Your instructions —
Put everything from the row containing "Wrap output in <instances>...</instances>. Mask: **trachea**." down to the last row into a Markdown table with the columns Number and Line, leaving out blank lines.

Given data —
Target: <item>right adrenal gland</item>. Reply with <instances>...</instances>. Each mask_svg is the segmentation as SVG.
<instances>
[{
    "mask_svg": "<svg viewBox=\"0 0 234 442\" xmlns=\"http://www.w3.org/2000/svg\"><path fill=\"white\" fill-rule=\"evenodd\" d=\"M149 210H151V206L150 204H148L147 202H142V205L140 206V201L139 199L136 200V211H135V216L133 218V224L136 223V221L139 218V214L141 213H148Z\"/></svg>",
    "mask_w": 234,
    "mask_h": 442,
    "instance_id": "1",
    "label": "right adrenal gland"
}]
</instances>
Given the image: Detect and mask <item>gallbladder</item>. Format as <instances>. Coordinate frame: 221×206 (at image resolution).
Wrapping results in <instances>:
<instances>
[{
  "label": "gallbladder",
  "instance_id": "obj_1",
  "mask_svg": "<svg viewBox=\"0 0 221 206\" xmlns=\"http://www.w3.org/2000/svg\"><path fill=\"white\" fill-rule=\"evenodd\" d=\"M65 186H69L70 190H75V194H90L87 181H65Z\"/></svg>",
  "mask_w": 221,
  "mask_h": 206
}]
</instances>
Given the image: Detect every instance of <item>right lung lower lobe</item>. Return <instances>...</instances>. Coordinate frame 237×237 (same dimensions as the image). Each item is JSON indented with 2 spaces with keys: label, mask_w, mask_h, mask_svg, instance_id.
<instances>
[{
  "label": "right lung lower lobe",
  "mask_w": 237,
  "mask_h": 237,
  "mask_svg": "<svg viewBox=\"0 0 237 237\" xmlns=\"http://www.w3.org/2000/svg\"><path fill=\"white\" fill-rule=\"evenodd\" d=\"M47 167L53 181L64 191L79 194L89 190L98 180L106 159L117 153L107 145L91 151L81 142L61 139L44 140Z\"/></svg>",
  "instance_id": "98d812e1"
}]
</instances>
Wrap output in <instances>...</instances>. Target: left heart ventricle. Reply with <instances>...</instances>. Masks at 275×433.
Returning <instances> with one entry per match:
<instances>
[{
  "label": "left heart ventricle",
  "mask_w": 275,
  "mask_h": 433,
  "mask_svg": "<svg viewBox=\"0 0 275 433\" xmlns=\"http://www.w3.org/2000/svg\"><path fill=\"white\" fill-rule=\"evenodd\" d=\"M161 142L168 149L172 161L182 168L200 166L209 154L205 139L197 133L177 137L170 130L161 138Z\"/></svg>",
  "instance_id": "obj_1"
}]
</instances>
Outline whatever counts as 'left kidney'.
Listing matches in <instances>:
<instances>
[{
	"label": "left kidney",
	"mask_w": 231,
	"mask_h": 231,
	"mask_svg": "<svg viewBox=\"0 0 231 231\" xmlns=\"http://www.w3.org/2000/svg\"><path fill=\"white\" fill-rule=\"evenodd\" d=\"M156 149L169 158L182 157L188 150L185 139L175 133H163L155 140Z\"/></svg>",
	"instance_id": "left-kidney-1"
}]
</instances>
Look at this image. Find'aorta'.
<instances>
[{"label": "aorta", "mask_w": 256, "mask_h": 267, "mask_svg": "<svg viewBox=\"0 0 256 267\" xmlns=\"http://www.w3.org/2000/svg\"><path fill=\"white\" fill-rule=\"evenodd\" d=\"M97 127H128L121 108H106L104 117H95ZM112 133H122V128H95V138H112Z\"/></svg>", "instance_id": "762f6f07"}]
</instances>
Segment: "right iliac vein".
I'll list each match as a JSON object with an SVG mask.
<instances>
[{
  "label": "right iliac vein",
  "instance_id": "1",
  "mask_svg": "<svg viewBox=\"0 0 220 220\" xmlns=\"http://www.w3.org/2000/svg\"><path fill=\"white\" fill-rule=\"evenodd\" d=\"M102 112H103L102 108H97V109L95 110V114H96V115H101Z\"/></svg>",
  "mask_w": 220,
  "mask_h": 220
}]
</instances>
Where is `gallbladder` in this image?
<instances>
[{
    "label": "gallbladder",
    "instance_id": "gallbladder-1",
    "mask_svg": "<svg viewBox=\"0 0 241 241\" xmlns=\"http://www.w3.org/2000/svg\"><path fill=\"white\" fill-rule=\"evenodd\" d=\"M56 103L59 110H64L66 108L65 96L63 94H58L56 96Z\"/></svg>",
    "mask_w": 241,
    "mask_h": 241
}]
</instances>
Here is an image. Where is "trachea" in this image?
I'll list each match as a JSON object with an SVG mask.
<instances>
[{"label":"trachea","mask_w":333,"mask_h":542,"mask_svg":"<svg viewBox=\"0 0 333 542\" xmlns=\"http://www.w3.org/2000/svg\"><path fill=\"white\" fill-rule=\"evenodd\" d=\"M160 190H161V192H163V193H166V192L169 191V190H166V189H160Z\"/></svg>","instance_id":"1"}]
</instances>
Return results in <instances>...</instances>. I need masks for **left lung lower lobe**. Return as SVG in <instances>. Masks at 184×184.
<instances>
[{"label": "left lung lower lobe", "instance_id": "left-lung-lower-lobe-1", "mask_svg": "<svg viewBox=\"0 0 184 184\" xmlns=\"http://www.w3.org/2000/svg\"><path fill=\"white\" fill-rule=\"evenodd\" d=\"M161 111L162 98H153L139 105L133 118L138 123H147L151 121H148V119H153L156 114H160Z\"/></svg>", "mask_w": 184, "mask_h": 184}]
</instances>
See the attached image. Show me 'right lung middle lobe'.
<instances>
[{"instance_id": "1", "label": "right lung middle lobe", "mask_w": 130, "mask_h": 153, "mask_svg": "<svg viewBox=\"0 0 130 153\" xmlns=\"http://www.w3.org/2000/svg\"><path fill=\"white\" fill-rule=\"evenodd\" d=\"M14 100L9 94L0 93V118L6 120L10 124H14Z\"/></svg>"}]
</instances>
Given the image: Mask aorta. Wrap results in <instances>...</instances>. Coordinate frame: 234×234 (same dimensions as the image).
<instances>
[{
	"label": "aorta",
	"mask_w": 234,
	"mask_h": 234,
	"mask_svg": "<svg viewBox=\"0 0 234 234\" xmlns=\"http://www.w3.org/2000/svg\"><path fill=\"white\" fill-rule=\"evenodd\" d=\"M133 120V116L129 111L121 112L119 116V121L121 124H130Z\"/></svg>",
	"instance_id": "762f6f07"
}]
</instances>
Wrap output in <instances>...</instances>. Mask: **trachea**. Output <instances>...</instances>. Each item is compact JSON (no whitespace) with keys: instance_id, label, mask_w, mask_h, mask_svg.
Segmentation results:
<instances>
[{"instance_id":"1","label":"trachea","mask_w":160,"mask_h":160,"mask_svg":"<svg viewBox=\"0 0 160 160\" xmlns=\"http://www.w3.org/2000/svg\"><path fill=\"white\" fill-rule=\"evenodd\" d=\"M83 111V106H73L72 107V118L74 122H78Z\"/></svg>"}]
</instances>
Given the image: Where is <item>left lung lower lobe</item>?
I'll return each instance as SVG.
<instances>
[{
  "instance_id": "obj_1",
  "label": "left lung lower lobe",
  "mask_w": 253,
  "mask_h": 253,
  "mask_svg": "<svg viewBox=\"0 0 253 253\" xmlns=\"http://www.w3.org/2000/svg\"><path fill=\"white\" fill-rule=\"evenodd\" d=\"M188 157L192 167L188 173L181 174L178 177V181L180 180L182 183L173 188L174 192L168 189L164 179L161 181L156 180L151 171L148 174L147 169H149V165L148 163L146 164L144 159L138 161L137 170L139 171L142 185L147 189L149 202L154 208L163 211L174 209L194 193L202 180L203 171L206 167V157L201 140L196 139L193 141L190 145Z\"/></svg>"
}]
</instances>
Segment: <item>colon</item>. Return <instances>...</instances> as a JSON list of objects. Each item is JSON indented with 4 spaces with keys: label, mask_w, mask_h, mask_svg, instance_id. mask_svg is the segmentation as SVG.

Exercise answer —
| Number | Line |
|---|---|
| 1 | Wrap output in <instances>...</instances>. Mask: **trachea**. Output <instances>...</instances>. Each item is compact JSON (no whitespace) with keys: instance_id, label, mask_w, mask_h, mask_svg. |
| 2 | Segmentation results: |
| 3 | <instances> |
| 4 | [{"instance_id":"1","label":"trachea","mask_w":160,"mask_h":160,"mask_svg":"<svg viewBox=\"0 0 160 160\" xmlns=\"http://www.w3.org/2000/svg\"><path fill=\"white\" fill-rule=\"evenodd\" d=\"M83 111V106H73L72 107V118L74 122H78Z\"/></svg>"}] |
| 5 | </instances> |
| 6 | Given the image: Where is <item>left lung lower lobe</item>? |
| 7 | I'll return each instance as SVG. |
| 8 | <instances> |
| 9 | [{ |
| 10 |   "instance_id": "obj_1", |
| 11 |   "label": "left lung lower lobe", |
| 12 |   "mask_w": 253, |
| 13 |   "mask_h": 253, |
| 14 |   "mask_svg": "<svg viewBox=\"0 0 253 253\" xmlns=\"http://www.w3.org/2000/svg\"><path fill=\"white\" fill-rule=\"evenodd\" d=\"M188 157L192 167L188 173L181 174L178 177V181L180 180L182 183L173 188L174 192L168 189L164 179L161 181L156 180L151 171L148 174L147 169H149V165L148 163L146 164L144 159L138 161L137 170L139 171L142 185L147 189L149 202L154 208L163 211L174 209L194 193L202 180L203 171L206 167V157L201 140L196 139L193 141L190 145Z\"/></svg>" |
| 15 | }] |
| 16 | </instances> |
| 17 | Segment: <item>colon</item>. Return <instances>...</instances> as a JSON list of objects. Each item is JSON indented with 4 spaces with keys: label, mask_w, mask_h, mask_svg, instance_id. mask_svg is the segmentation as SVG. |